TAREAS Y EJERCICIOS:
1. Imprime sin cambios el fragmento del pasaje sobre la avenida 18 de Julio que empieza en "Por la misma" y termina en "de su tiempo.".
2. Prosigue, por favor, el pasaje sobre los edificios de la avenida 18 de Julio a partir del punto en que se interrumpe.

━━━ PASAJE PROPORCIONADO

Caminando dos cuadras por esa misma acera norte se llega a la esquina de 18 de Julio y Cuareim. Allí luce una de las construcciones más antiguas de la avenida –de la década de 1880– que fuera residencia del dictador Máximo Santos
en sus comienzos y que desde 1957 es sede del Ministerio de Relaciones Exteriores. Construido por el ingeniero Juan Alberto Capurro, es un palacete de evocación itálica, que tiene la particularidad de ser desde hace muchos años la única edificación de una sola planta en todo el trayecto de la avenida. En este caso el elemento decorativo más sobresaliente está en la enorme puerta de doble hoja, de madera tallada, con alegorías conformadas por criaturas fantásticas con aspecto de dragón que suben en espiral. Se complementan con relieves que muestran caras de viejo con aspecto leonino, que oficiarían como genios guardianes. Arriba de la puerta, presidiendo el conjunto y justo en medio de ambas hojas, se destaca la silueta de una mujer desnuda. Estudiosos de simbología han creído percibir en los elementos alegóricos de esta puerta referencias al trabajo alquímico.
Por la misma acera y en esquina con la Plaza Cagancha, no pasa desapercibido un enorme y elegante edificio neoclásico de 1925 –proyectado por el ingeniero Trigo– que supo albergar desde 1939 hasta 1988 al legendario café Sorocabana. Su fachada principal da a la plaza, lo mismo que las puertas de sus dos cuerpos; con su decena de pisos y su buhardilla con mansarda no niega en su estilo la influencia francesa, y su imponente y reluciente cúpula centraliza desde lejos la atención. En su penúltima planta se destaca una gran cabeza sobre el arco que enmarca las ventanas centrales de la fachada hacia 18 de Julio. Y cabezas más pequeñas se asoman sobre las ventanas del entrepiso. Todos elementos decorativos habituales en edificios de apartamento de alto nivel de su tiempo.

━━━━━━
━━━ MATERIAL SUMINISTRADO

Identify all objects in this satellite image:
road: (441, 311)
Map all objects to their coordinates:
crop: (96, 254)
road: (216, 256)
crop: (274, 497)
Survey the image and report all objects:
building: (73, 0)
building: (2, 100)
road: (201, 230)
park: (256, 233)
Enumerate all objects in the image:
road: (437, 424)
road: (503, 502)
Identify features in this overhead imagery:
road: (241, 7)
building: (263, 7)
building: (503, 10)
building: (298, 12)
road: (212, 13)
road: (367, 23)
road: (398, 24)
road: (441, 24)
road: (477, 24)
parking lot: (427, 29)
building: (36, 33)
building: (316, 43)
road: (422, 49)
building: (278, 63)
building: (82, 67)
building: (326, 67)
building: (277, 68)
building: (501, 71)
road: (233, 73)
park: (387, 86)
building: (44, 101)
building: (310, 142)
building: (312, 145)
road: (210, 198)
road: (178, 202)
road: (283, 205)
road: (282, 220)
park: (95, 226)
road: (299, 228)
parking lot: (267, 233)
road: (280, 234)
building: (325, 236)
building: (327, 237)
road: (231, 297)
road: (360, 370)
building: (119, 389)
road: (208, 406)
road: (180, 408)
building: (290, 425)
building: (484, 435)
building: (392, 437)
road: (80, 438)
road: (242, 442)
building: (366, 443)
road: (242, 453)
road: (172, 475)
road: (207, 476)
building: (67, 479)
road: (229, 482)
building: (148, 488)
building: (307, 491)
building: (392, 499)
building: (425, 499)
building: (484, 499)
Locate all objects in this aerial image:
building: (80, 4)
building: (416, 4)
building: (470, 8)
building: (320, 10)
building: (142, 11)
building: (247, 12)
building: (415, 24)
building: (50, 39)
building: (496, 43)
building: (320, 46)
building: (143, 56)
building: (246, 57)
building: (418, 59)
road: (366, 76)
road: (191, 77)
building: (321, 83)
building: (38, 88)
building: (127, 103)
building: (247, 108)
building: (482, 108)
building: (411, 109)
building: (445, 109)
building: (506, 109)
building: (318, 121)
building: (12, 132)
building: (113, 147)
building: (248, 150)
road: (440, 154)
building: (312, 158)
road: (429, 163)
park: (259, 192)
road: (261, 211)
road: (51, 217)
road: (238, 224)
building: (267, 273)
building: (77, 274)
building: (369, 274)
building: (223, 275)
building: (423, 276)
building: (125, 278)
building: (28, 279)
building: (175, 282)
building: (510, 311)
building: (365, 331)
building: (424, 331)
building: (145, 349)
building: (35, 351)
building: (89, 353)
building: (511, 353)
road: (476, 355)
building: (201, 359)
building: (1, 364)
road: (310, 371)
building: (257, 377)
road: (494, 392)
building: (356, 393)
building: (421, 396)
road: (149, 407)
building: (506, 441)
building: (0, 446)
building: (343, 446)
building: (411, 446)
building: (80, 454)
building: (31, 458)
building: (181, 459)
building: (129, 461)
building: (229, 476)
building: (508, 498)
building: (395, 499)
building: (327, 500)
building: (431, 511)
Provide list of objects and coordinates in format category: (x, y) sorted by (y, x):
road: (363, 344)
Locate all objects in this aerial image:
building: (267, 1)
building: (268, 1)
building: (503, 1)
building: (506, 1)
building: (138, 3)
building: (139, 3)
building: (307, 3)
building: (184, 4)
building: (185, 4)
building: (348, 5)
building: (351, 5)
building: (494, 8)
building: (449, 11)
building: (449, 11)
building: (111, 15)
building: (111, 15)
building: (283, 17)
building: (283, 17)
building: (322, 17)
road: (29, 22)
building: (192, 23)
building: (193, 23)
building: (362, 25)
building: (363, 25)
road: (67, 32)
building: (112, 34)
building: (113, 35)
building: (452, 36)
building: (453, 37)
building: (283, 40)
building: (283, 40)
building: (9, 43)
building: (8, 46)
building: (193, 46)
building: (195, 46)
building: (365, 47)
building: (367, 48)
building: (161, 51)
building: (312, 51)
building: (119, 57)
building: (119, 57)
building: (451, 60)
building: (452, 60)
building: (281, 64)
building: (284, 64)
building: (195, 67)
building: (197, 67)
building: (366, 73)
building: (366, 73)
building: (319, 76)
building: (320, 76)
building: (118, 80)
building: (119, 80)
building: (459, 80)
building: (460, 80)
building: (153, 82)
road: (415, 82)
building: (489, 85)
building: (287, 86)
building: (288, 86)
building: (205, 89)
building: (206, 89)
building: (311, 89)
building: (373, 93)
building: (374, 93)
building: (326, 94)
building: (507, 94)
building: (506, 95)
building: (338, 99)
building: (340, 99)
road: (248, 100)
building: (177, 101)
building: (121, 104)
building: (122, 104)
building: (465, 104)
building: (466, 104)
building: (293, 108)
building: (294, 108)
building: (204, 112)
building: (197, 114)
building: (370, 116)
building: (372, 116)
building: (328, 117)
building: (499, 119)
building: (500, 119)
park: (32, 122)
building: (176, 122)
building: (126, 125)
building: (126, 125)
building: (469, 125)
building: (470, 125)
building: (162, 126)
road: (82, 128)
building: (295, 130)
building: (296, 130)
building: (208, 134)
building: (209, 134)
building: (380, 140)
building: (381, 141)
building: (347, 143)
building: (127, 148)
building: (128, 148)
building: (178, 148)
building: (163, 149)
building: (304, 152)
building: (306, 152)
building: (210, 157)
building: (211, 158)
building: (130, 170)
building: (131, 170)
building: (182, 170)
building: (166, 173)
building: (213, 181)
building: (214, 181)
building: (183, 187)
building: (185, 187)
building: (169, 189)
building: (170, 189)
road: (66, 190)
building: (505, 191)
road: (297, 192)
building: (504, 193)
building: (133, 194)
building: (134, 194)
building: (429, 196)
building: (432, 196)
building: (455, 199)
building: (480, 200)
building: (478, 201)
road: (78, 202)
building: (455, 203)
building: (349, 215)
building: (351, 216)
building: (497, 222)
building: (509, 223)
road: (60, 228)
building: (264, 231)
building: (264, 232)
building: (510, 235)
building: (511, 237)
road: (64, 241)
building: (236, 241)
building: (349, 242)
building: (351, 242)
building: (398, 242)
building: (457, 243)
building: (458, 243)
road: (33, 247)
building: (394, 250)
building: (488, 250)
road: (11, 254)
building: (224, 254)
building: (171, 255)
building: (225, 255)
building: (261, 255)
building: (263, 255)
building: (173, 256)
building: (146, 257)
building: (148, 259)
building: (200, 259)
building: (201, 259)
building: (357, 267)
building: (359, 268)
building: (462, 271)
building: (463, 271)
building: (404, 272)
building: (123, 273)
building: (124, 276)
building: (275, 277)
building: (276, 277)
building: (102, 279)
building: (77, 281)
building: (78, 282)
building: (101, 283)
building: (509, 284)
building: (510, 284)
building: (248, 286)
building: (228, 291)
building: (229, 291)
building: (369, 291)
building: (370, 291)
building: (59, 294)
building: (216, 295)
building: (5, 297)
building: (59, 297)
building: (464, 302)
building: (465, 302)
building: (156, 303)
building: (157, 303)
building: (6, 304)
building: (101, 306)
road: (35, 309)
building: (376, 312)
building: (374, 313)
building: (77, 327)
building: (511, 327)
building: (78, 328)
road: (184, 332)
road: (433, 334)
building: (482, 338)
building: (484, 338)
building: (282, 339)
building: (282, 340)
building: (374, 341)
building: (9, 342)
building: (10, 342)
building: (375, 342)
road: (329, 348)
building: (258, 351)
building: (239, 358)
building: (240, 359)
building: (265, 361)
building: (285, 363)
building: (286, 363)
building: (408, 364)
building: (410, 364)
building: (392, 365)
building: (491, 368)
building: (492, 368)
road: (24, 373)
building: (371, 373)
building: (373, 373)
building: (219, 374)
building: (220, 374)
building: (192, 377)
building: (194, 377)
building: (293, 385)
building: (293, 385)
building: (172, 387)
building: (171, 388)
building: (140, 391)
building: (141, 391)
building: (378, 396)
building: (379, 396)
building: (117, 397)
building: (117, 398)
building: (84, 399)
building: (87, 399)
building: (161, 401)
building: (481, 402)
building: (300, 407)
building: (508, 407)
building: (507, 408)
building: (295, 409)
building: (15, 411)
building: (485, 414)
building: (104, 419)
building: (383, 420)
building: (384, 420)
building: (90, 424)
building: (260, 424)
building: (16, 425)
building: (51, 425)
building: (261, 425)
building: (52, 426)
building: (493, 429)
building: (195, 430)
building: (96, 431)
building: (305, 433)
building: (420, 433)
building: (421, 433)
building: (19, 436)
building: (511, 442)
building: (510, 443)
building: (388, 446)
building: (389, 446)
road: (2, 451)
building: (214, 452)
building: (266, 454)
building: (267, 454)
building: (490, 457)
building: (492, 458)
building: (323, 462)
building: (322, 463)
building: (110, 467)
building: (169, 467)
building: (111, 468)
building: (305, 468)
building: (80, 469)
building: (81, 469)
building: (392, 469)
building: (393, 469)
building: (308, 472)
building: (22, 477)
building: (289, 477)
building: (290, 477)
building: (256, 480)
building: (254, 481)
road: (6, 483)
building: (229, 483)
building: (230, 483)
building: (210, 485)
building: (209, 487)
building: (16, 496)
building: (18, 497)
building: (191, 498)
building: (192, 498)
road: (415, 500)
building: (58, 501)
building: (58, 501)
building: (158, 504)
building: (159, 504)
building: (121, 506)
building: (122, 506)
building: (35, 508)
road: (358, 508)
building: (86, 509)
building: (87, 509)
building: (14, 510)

━━━━━━

RESULTADOS POR TAREA:
1.
Por la misma acera y en esquina con la Plaza Cagancha, no pasa desapercibido un enorme y elegante edificio neoclásico de 1925 –proyectado por el ingeniero Trigo– que supo albergar desde 1939 hasta 1988 al legendario café Sorocabana. Su fachada principal da a la plaza, lo mismo que las puertas de sus dos cuerpos; con su decena de pisos y su buhardilla con mansarda no niega en su estilo la influencia francesa, y su imponente y reluciente cúpula centraliza desde lejos la atención. En su penúltima planta se destaca una gran cabeza sobre el arco que enmarca las ventanas centrales de la fachada hacia 18 de Julio. Y cabezas más pequeñas se asoman sobre las ventanas del entrepiso. Todos elementos decorativos habituales en edificios de apartamento de alto nivel de su tiempo.

2.
La avenida se puebla de figuras variadas
En una de las rinconadas de la plaza, hacia el norte, en esquina con Rondeau y algo alejado pero interactuando formalmente con 18 de Julio, eleva su prestancia el Ateneo de Montevideo, que combina elementos renacentistas itálicos y rasgos franceses. En este majestuoso edificio, inaugurado el 18 de julio de 1900, intervinieron los arquitectos José Claret, Julián Mazquelez y Emilio Boix. Sobre el pretil central, en línea con la puerta, se impone la enorme cabeza de Atenea, y un poco más abajo la palabra Ateneo en bajorrelieve, en griego.
Siguiendo la caminata por la principal avenida de Montevideo, en la otra esquina de la Plaza Cagancha, siempre por el costado norte, un elegante edificio de los años veinte muestra leones alados sobre el marco de su puerta de acceso, y en el primer piso aves fantásticas con sus alas desplegadas.
Dos cuadras más adelante, en la esquina con Río Negro y a mano izquierda, encontramos el característico inmueble que albergó por décadas a la que fuera la tienda más grande y famosa del Montevideo de la primera mitad del siglo XX: el London París. Construido en 1905 por el arquitecto Adams para una empresa de seguros, la Standard Life, ostenta una cúpula con columnatas y sobre ella una escultura en bronce que alegoriza a Atlas sosteniendo el mundo.
Una cuadra más adelante, cruzando Julio Herrera, está la actual sede del Museo del Gaucho y la Moneda. Conocido como Palacio Uriarte de Heber, por la matrona de la alta sociedad que a fines del siglo XIX lo mandó hacer, se inauguró como residencia en 1896 y es obra del arquitecto Massüe. De estilo neoclásico tardío con algo de romántico, en su fachada, en el pretil de planta baja, se despliegan grandes cabezas de león sosteniendo argollas en sus fauces. A ambos costados de la fachada del primer piso se ubican grandes cariátides femeninas con remi- niscencias grecorromanas. El trabajo decorativo es de calidad superior, casi escultórico. Como en otros casos de petit hôtels de esa época todo llegó desde París: las puertas y ventanas, la herrería, las claraboyas, los mármoles, y también los planos y directivas del arquitecto (algo muy común entonces).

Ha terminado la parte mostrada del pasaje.